[[ Material for the task, beginning ]]

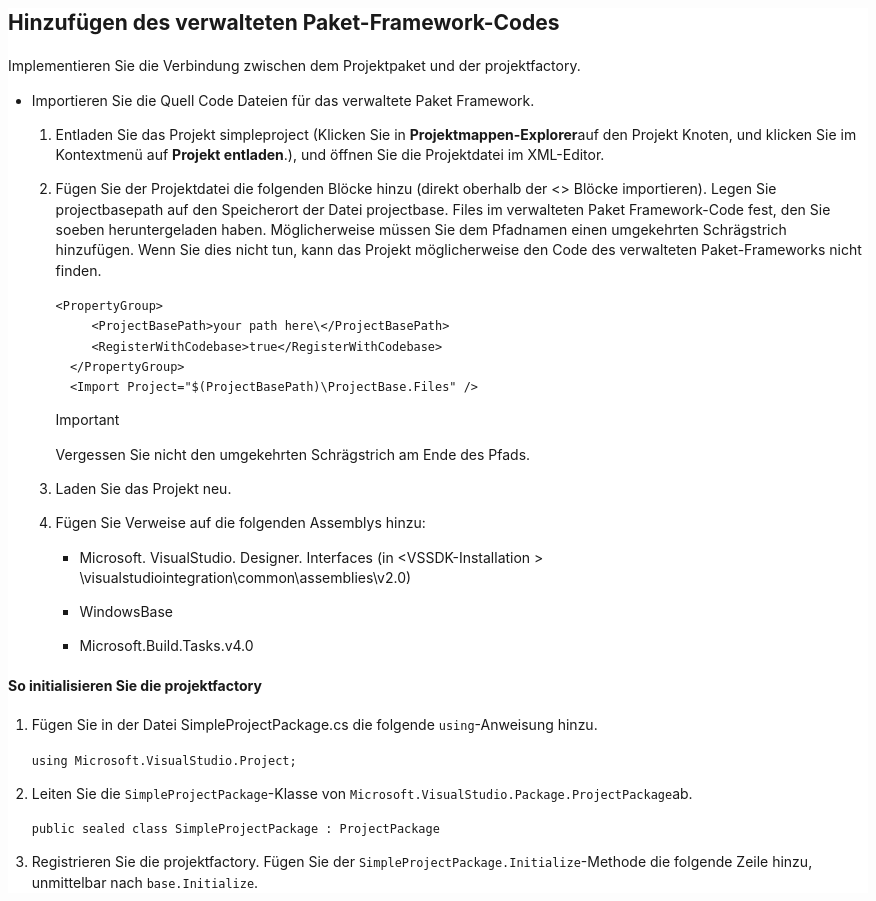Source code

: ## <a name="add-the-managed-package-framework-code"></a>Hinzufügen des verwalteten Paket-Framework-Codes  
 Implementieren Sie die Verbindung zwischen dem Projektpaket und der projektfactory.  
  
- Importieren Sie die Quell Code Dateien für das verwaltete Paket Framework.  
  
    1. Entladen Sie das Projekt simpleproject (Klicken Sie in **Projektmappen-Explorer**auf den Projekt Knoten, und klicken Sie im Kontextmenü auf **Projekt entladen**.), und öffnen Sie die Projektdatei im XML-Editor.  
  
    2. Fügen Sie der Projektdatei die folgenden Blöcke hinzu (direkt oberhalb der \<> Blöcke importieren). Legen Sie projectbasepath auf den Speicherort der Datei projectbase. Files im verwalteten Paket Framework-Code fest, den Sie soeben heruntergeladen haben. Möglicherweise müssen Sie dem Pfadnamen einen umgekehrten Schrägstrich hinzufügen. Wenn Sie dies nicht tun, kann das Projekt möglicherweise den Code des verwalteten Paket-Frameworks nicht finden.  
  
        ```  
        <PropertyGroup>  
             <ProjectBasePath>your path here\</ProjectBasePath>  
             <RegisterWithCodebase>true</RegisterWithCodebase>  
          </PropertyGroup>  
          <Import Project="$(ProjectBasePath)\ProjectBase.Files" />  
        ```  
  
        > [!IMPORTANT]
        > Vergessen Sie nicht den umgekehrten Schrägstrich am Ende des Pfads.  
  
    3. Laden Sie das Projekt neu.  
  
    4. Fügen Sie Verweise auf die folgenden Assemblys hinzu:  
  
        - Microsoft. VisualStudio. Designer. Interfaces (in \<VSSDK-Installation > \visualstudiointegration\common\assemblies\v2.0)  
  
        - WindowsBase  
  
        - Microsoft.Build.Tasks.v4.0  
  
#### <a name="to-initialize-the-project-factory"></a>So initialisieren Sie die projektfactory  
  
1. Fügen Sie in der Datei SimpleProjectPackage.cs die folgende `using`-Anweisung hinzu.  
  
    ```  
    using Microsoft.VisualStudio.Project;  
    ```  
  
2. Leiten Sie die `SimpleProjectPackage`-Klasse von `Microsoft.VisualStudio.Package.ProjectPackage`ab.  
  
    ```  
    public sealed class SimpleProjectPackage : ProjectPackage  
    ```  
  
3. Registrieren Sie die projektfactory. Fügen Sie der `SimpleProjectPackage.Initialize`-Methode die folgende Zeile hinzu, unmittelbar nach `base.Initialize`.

[[ Material for the task, end ]]
[[ Material for the task, beginning ]]

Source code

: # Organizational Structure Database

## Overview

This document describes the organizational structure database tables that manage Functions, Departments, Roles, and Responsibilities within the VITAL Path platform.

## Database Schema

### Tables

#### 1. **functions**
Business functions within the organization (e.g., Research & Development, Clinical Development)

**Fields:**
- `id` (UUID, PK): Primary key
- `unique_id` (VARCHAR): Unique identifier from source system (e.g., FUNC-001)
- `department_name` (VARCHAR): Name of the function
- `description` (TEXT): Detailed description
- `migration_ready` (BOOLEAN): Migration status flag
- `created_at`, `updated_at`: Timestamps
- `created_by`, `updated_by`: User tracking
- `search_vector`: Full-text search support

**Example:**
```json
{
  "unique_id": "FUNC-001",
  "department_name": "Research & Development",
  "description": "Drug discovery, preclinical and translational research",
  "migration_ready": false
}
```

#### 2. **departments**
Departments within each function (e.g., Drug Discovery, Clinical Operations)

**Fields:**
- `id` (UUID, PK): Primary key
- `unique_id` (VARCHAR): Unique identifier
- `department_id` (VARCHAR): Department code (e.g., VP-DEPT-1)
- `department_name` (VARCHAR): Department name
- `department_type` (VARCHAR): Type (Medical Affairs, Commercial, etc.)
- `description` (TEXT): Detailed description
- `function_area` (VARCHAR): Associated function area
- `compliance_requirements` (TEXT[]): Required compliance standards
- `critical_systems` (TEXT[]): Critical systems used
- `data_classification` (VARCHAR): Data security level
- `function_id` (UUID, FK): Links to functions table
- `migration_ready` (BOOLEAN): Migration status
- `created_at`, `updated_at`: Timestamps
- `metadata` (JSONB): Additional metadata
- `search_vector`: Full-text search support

[[ Material for the task, end ]]
[[ Material for the task, beginning ]]

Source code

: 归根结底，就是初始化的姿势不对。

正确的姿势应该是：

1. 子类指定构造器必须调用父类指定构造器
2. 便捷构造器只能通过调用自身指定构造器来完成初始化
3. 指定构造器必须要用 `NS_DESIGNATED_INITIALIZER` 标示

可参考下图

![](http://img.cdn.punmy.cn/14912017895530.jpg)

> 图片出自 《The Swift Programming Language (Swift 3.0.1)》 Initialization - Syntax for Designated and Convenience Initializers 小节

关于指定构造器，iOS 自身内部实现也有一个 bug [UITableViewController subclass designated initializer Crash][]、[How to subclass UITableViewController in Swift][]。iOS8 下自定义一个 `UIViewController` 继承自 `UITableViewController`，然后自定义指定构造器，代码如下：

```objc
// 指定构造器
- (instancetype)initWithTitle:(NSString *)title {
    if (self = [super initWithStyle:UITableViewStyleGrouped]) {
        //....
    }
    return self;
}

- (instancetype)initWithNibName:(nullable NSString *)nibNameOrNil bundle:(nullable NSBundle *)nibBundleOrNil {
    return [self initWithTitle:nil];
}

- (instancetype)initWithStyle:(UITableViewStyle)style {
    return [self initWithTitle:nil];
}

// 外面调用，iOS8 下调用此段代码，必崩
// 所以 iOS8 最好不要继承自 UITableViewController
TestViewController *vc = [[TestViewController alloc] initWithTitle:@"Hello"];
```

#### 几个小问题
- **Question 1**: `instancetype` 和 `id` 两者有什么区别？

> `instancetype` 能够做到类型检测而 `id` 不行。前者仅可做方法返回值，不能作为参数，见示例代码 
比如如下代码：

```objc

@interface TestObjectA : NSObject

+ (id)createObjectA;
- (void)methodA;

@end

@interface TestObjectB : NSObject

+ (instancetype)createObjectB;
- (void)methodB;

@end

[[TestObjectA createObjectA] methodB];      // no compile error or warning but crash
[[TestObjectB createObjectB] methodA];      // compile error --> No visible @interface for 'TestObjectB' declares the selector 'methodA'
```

[[ Material for the task, end ]]

* _Task goal_: What belongs in the answer is each line of the listing that contains the word "NSObject".

* _Solution for this exercise_:
@interface TestObjectA : NSObject
@interface TestObjectB : NSObject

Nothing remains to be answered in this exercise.